Drop an image, or browse
Paste from clipboard works too — nothing gets uploaded.
Supports apng · avif · bmp · gif · heic · ico · jpg · png · psd · svg · tga · tiff · webp · xbm & more
Turn off your Wi-Fi — it still works. That's the proof.

About this tool

GIF remains the universal currency of forums, chat apps, and legacy systems: every browser, email client, and messaging platform ever made can display one. This tool converts a still image of almost any format into a GIF file, entirely inside your browser, which is handy whenever a platform stubbornly accepts nothing else.

Common uses include preparing avatars or emotes for communities that require GIF uploads, feeding older tools and dashboards that predate PNG support, and producing an 8-bit-palette version of a graphic to keep it tiny. The conversion runs locally: the browser saves your edited image as a PNG and a WebAssembly build of ImageMagick re-encodes it as a GIF on your own machine.

How to use

  1. Browse for an image or drag and drop it anywhere on the page.
  2. The picture opens in the local editor; crop, resize, or annotate it if you wish.
  3. Click Save. The edited image is converted to GIF on your device.
  4. The finished .gif file downloads straight to your computer.

The image and its GIF conversion never leave your browser. Reading, editing, and re-encoding all run as local code on your own device, and nothing is transmitted to any server.

Frequently asked questions

Will this create an animated GIF?

No. This tool converts a single still image into a single-frame GIF. To turn a video clip into an animated GIF, use the video-to-GIF converter in the Video category instead.

Why do colors look slightly different after converting?
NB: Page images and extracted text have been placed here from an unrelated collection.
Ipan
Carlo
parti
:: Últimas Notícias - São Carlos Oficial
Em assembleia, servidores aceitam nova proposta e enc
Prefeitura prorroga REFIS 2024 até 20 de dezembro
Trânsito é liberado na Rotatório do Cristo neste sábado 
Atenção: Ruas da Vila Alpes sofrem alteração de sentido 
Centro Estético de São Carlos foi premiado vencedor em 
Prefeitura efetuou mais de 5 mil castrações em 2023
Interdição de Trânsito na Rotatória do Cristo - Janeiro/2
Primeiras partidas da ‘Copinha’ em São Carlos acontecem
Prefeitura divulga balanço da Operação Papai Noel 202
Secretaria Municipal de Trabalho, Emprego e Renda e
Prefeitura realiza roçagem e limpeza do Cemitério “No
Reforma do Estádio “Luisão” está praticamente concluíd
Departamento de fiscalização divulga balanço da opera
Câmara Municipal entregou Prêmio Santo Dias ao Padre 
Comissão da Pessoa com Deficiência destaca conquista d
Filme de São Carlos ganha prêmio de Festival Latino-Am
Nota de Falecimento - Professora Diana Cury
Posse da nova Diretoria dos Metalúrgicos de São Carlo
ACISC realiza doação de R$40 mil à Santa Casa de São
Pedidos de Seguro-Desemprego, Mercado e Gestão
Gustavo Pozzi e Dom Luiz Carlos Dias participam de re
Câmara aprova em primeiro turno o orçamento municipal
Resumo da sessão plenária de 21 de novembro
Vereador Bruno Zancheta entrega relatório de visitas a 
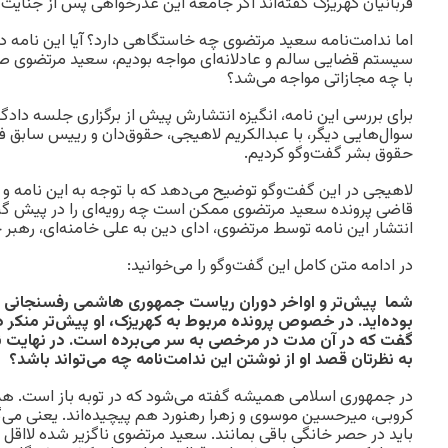
قربانیان کهریزک گفته‌اند اگر جامعه این عذرخواهی پس از جنایت 
اما ندامت‌نامه سعید مرتضوی چه خاستگاهی دارد؟ آیا این نامه در 
سیستم قضایی سالم و عادلانه‌ای مواجه بودیم، سعید مرتضوی صرف
با چه مجازاتی مواجه می‌شد؟
برای بررسی این نامه، انگیزه انتشارش پیش از برگزاری جلسه دادگا
سوال‌هایی دیگر، با عبدالکریم لاهیجی، حقوق‌دان و رییس سابق ف
حقوق بشر گفت‌وگو کردیم.
لاهیجی در این گفت‌وگو توضیح می‌دهد که با توجه به این نامه و
قاضی پرونده سعید مرتضوی ممکن است چه رویه‌ای را در پیش گیرد.
انتشار این نامه توسط مرتضوی، ادای دین به علی خامنه‌ای، رهب
در ادامه متن کامل این گفت‌وگو را می‌خوانید
:
شما
پیش‌تر و اواخر دوران ریاست جمهوری هاشمی ‌رفسنجانی 
بوده‌اید. در خصوص پرونده مربوط به کهریزک
،
او پیش‌تر منکر 
گفت که در آن مدت در مرخصی به سر می‌برده است. در نهایت ن
به نظرتان قصد او از نوشتن این ندامت‌نامه چه می‌تواند باشد؟
در جمهوری اسلامی همیشه گفته می‌شود که در توبه باز است. ه
کروبی، میرحسین موسوی و زهرا رهنورد هم پیچیده‌اند. یعنی می‌گوین
باید در حصر خانگی باقی بمانند. سعید مرتضوی ناگزیر شده لااقل پ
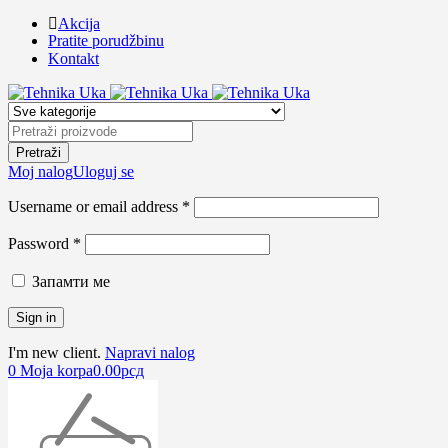
Akcija
Pratite porudžbinu
Kontakt
Moj nalog
Uloguj se
Username or email address *
Password *
Запамти ме
I'm new client.
Napravi nalog
0
Moja korpa
0.00
рсд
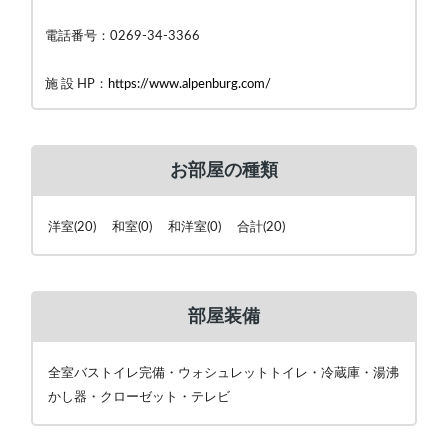
電話番号：0269-34-3366
施 設 HP：
https://www.alpenburg.com/
お部屋の種類
洋室(20) 和室(0) 和洋室(0) 合計(20)
部屋装備
全室バストイレ完備・ウォシュレットトイレ・冷蔵庫・湯沸
かし器・クローゼット・テレビ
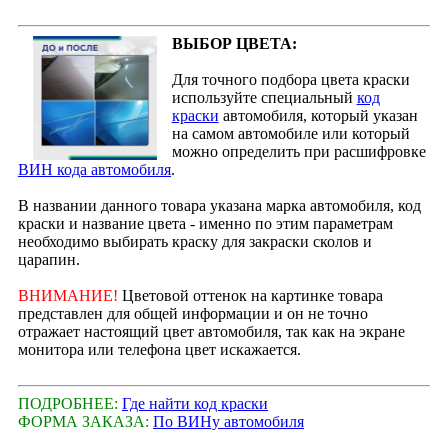
ВЫБОР ЦВЕТА:
Для точного подбора цвета краски
используйте специальный
код
краски
автомобиля, который указан
на самом автомобиле или который
можно определить при расшифровке
ВИН кода автомобиля
.
В названии данного товара указана марка автомобиля, код
краски и название цвета - именно по этим параметрам
необходимо выбирать краску для закраски сколов и
царапин.
ВНИМАНИЕ!
Цветовой оттенок на картинке товара
представлен для общей информации и он не точно
отражает настоящий цвет автомобиля, так как на экране
монитора или телефона цвет искажается.
ПОДРОБНЕЕ:
Где найти код краски
ФОРМА ЗАКАЗА:
По ВИНу автомобиля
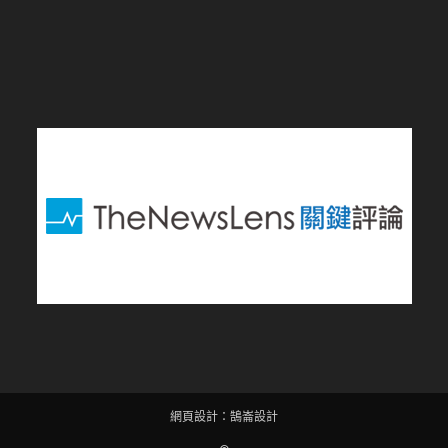
網頁設計
：
鵠崙設計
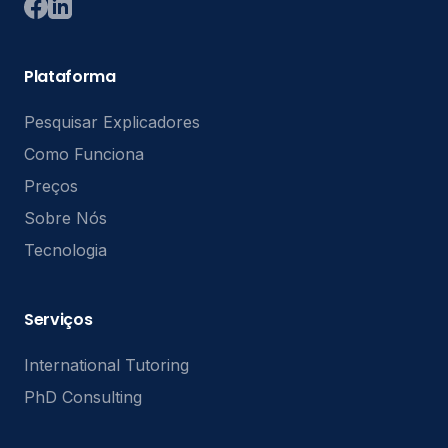
Plataforma
Pesquisar Explicadores
Como Funciona
Preços
Sobre Nós
Tecnologia
Serviços
International Tutoring
PhD Consulting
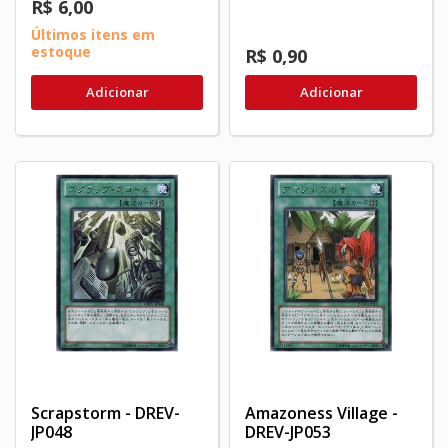
R$ 6,00
Últimos itens em
estoque
R$ 0,90
Adicionar
Adicionar
Scrapstorm - DREV-
Amazoness Village -
JP048
DREV-JP053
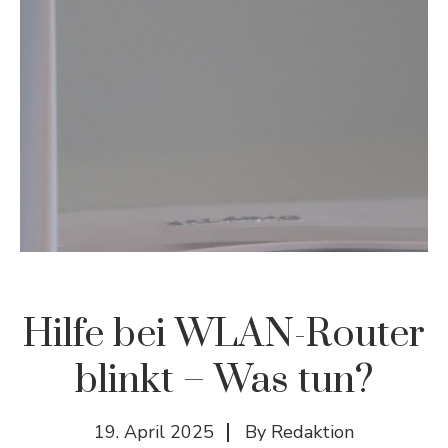
Hilfe bei WLAN-Router
blinkt – Was tun?
19. April 2025
By
Redaktion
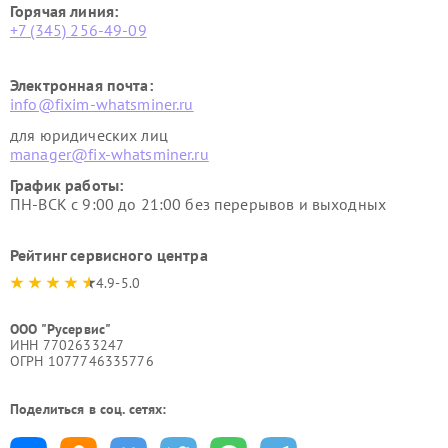
Горячая линия:
+7 (345) 256-49-09
Электронная почта:
info@fixim-whatsminer.ru
для юридических лиц
manager@fix-whatsminer.ru
График работы:
ПН-ВСК с 9:00 до 21:00 без перерывов и выходных
Рейтинг сервисного центра
4.9-5.0
ООО "Русервис"
ИНН 7702633247
ОГРН 1077746335776
Поделиться в соц. сетях:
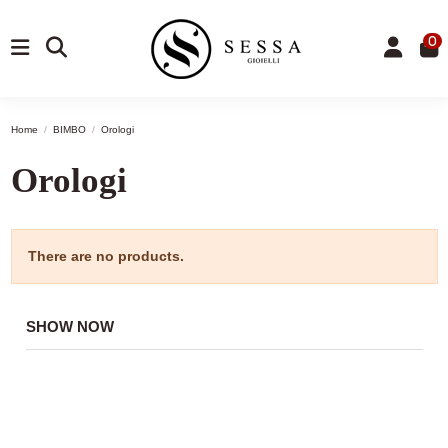
0
Home
BIMBO
Orologi
Orologi
There are no products.
SHOW NOW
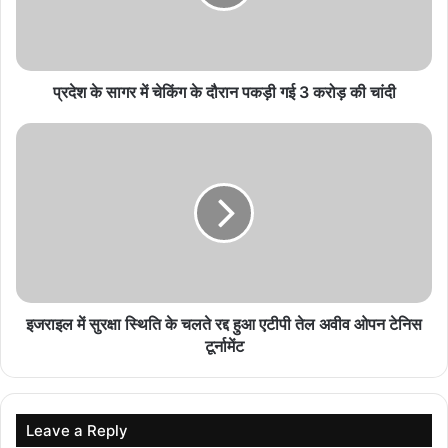
अंतिम संस्कार पर बनी सहमति
August 8, 2026
प्रदेश के सागर में चेकिंग के दौरान पकड़ी गई 3 करोड़ की चांदी
मुख्यमंत्री ने सेन समाज को सामुदायिक भवन निर्माण के लिए
50 लाख रुपये प्रदान करने की घोषणा की
August 8, 2026
झीरम घाटी मामले में 13 साल बाद निर्णायक मोड़, 10 अगस्त
को होगी अंतिम बहस
August 8, 2026
कोरिया और बलरामपुर ने किया लक्ष्य के विरुद्ध किया 100
प्रतिशत टीकाकरण
इजराइल में सुरक्षा स्थिति के चलते रद्द हुआ एटीपी तेल अवीव ओपन टेनिस
August 8, 2026
टूर्नामेंट
'बीजेपी ने जानबूझकर लीक की थी सूची'
Leave a Reply
भाजपा की दूसरी संभावित सूची के वायरल होने पर कहा कि बीजेपी ने जानबूझकर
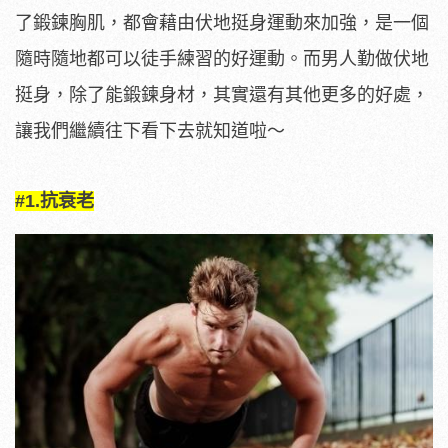
了鍛鍊胸肌，都會藉由伏地挺身運動來加強，是一個
隨時隨地都可以徒手練習的好運動。而男人勤做伏地
挺身，除了能鍛鍊身材，其實還有其他更多的好處，
讓我們繼續往下看下去就知道啦～
#1.抗衰老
GIF is limited to a palette of 256 colors, so photographs and smooth gradients are quantized to the nearest palette entries. Graphics, logos, and screenshots with flat colors usually convert with no visible change.

Does the conversion preserve transparency?

GIF supports simple on-off transparency but not the smooth alpha channel PNG and WebP offer. Fully transparent regions survive, while partially transparent edges are flattened.